Leitsatz
Für Kinder mit ausschließlichem Wohnsitz oder gewöhnlichem Aufenthalt in Nordzypern wird kein Kindergeld gewährt, wenn sie nicht im Haushalt eines Berechtigten im Sinne des § 62 Absatz 1 Satz 1 Nummer 2 Buchst. a EStG leben.
Normenkette
§ 63 Abs. 1 Satz 6 EStG, § 115 Abs. 2 Nr. 1 FGO
Sachverhalt
Die Familienkasse lehnte die Gewährung von Kindergeld für die im Nordteil von Zypern studierende Tochter der Klägerin ab, weil diese im Streitzeitraum keinen Wohnsitz oder gewöhnlichen Aufenthalt im Inland oder einem EU-Mitgliedstaat gehabt habe. Das FG wies die anschließende Klage ab (FG Münster, Urteil vom 25.8.2020, 1 K 383/20 Kg) und ließ die Revision nicht zu.
Entscheidung
Der BFH wies die Nichtzulassungsbeschwerde als unbegründet zurück, weil Nordzypern unzweifelhaft nicht Bestandteil eines EU-Mitgliedstaats ist.
Hinweis
1. Die Abfassung einer Nichtzulassungsbeschwerde ist aufgrund der Darlegungserfordernisse des § 116 Abs. 3 Satz 3 FGO schwieriger als eine Revisionsbegründung. Wird sie auf die grundsätzliche Bedeutung einer Rechtsfrage gestützt (§ 115 Abs. 2 Nr. 1 FGO), dann muss eine klärungsbedürftige und klärungsfähige Rechtsfrage herausgearbeitet werden. An der Klärungsbedürftigkeit fehlt es, wenn sich die Beantwortung der Rechtsfrage ohne Weiteres aus dem Gesetz ergibt oder sie offensichtlich so zu beantworten ist, wie es das FG in seiner Entscheidung getan hat.
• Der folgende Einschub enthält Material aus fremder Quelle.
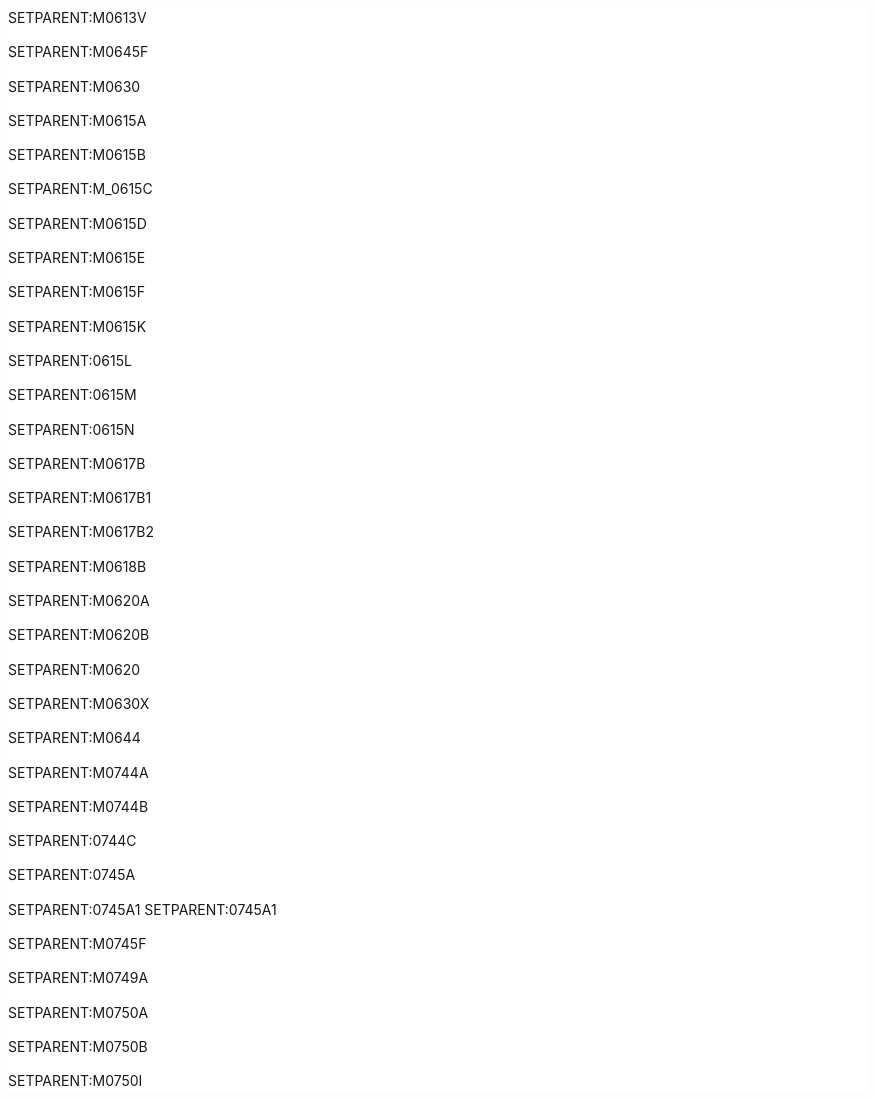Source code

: SETPARENT:M0613V

SETPARENT:M0645F

SETPARENT:M0630

SETPARENT:M0615A

SETPARENT:M0615B

SETPARENT:M_0615C

SETPARENT:M0615D

SETPARENT:M0615E

SETPARENT:M0615F

SETPARENT:M0615K

SETPARENT:0615L

SETPARENT:0615M

SETPARENT:0615N

SETPARENT:M0617B

SETPARENT:M0617B1

SETPARENT:M0617B2

SETPARENT:M0618B

SETPARENT:M0620A

SETPARENT:M0620B

SETPARENT:M0620

SETPARENT:M0630X

SETPARENT:M0644

SETPARENT:M0744A

SETPARENT:M0744B

SETPARENT:0744C

SETPARENT:0745A

SETPARENT:0745A1
SETPARENT:0745A1

SETPARENT:M0745F

SETPARENT:M0749A

SETPARENT:M0750A

SETPARENT:M0750B

SETPARENT:M0750I
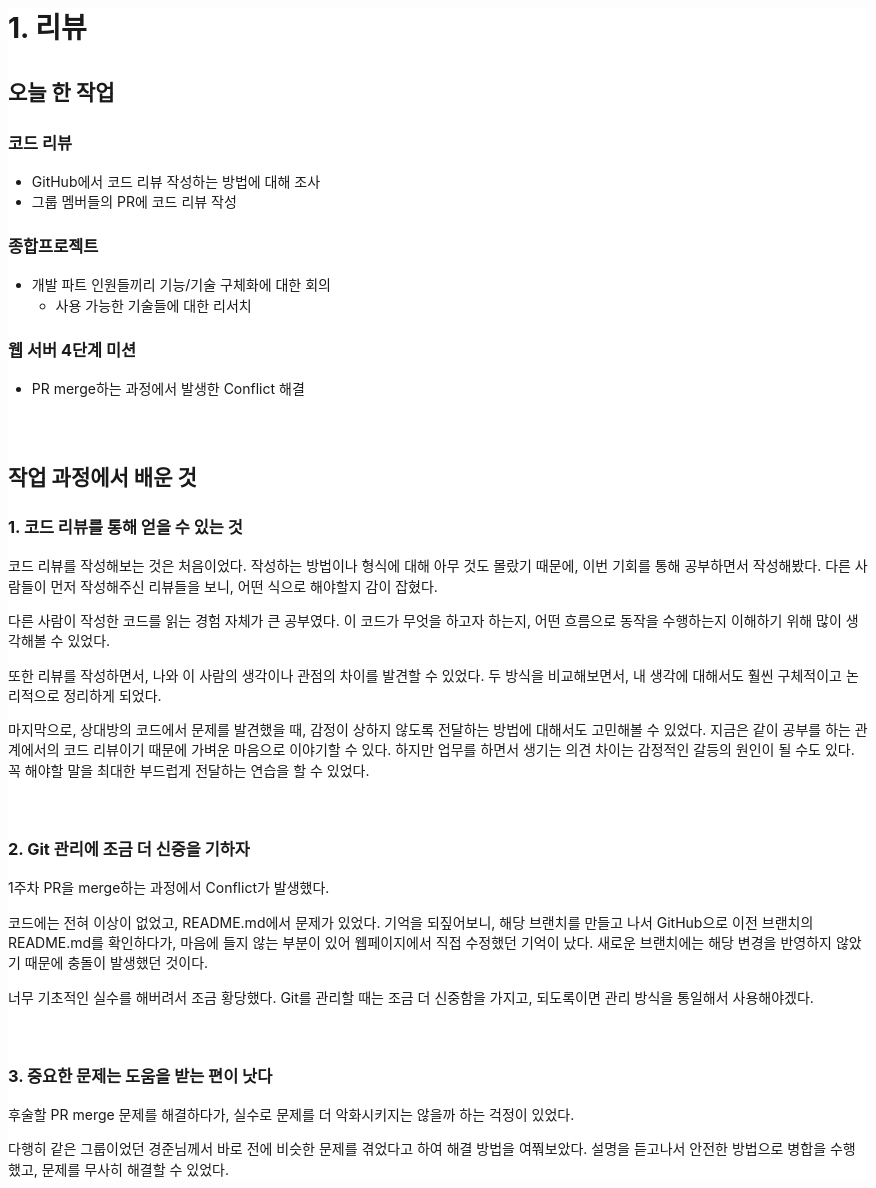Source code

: # 1. 리뷰

## 오늘 한 작업

### 코드 리뷰

- GitHub에서 코드 리뷰 작성하는 방법에 대해 조사
- 그룹 멤버들의 PR에 코드 리뷰 작성

### 종합프로젝트

- 개발 파트 인원들끼리 기능/기술 구체화에 대한 회의
    - 사용 가능한 기술들에 대한 리서치

### 웹 서버 4단계 미션

- PR merge하는 과정에서 발생한 Conflict 해결

<br>

## 작업 과정에서 배운 것

### 1. 코드 리뷰를 통해 얻을 수 있는 것

코드 리뷰를 작성해보는 것은 처음이었다. 작성하는 방법이나 형식에 대해 아무 것도 몰랐기 때문에, 이번 기회를 통해 공부하면서 작성해봤다. 다른 사람들이 먼저 작성해주신 리뷰들을 보니, 어떤 식으로 해야할지 감이 잡혔다.

다른 사람이 작성한 코드를 읽는 경험 자체가 큰 공부였다. 이 코드가 무엇을 하고자 하는지, 어떤 흐름으로 동작을 수행하는지 이해하기 위해 많이 생각해볼 수 있었다.

또한 리뷰를 작성하면서, 나와 이 사람의 생각이나 관점의 차이를 발견할 수 있었다. 두 방식을 비교해보면서, 내 생각에 대해서도 훨씬 구체적이고 논리적으로 정리하게 되었다. 

마지막으로, 상대방의 코드에서 문제를 발견했을 때, 감정이 상하지 않도록 전달하는 방법에 대해서도 고민해볼 수 있었다. 지금은 같이 공부를 하는 관계에서의 코드 리뷰이기 때문에 가벼운 마음으로 이야기할 수 있다. 하지만 업무를 하면서 생기는 의견 차이는 감정적인 갈등의 원인이 될 수도 있다. 꼭 해야할 말을 최대한 부드럽게 전달하는 연습을 할 수 있었다.

<br>

### 2. Git 관리에 조금 더 신중을 기하자

1주차 PR을 merge하는 과정에서 Conflict가 발생했다.

코드에는 전혀 이상이 없었고, README.md에서 문제가 있었다. 기억을 되짚어보니, 해당 브랜치를 만들고 나서 GitHub으로 이전 브랜치의 README.md를 확인하다가, 마음에 들지 않는 부분이 있어 웹페이지에서 직접 수정했던 기억이 났다. 새로운 브랜치에는 해당 변경을 반영하지 않았기 때문에 충돌이 발생했던 것이다.

너무 기초적인 실수를 해버려서 조금 황당했다. Git를 관리할 때는 조금 더 신중함을 가지고, 되도록이면 관리 방식을 통일해서 사용해야겠다.

<br>

### 3. 중요한 문제는 도움을 받는 편이 낫다

후술할 PR merge 문제를 해결하다가, 실수로 문제를 더 악화시키지는 않을까 하는 걱정이 있었다. 

다행히 같은 그룹이었던 경준님께서 바로 전에 비슷한 문제를 겪었다고 하여 해결 방법을 여쭤보았다. 설명을 듣고나서 안전한 방법으로 병합을 수행했고, 문제를 무사히 해결할 수 있었다.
Das Erfordernis einer Entscheidung des BFH zur Fortbildung des Rechts ist ein Unterfall des Zulassungsgrunds der grundsätzlichen Bedeutung und setzt daher ebenfalls eine klärungsbedürftige Rechtsfrage voraus.
2. Für Kinder, die weder einen Wohnsitz noch ihren gewöhnlichen Aufenthalt im Inland, einem EU-Mitgliedstaat oder einem EWR-Staat haben, wird kein Kindergeld gewährt, wenn sie nicht im Haushalt eines Berechtigten i.S.d. § 62 Abs. 1 Satz 1 Nr. 2 Buchst. a i.V.m. § 1 Abs. 2 EStG leben. Ihr Existenzminimum wird (nur) durch die – ggf. nach den Verhältnissen des Wohnsitzstaats geminderten – Freibeträge nach § 32 Abs. 6 EStG freigestellt.
3. Nordzypern ist eindeutig kein "Mitgliedstaat" der EU.
Der Gesetzeswortlaut zeigt, dass es nicht allein auf einen territorialen Aspekt ankommt, sondern der Beitritt des Staats zur EU vorausgesetzt wird; die Bestimmungen des Gemeinschaftsrechts müssen dort sofort und vollständig anwendbar sein, soweit nicht in Übergangsbestimmungen Abweichungen vorgesehen sind. Entscheidend ist also nicht nur, ob das Gebiet völkerrechtlich dem Gebiet der EU zugeordnet werden kann. Hinzukommen muss, dass auf diesem Gebiet auch das Recht der EU gilt. Die Anwendung des EU-Rechts ist aber im Bereich der völkerrechtlich nicht anerkannten Türkischen Republik Nordzypern suspendiert, solange die Regierung der Republik Zypern in diesem Gebiet keine tatsächliche Kontrolle ausübt.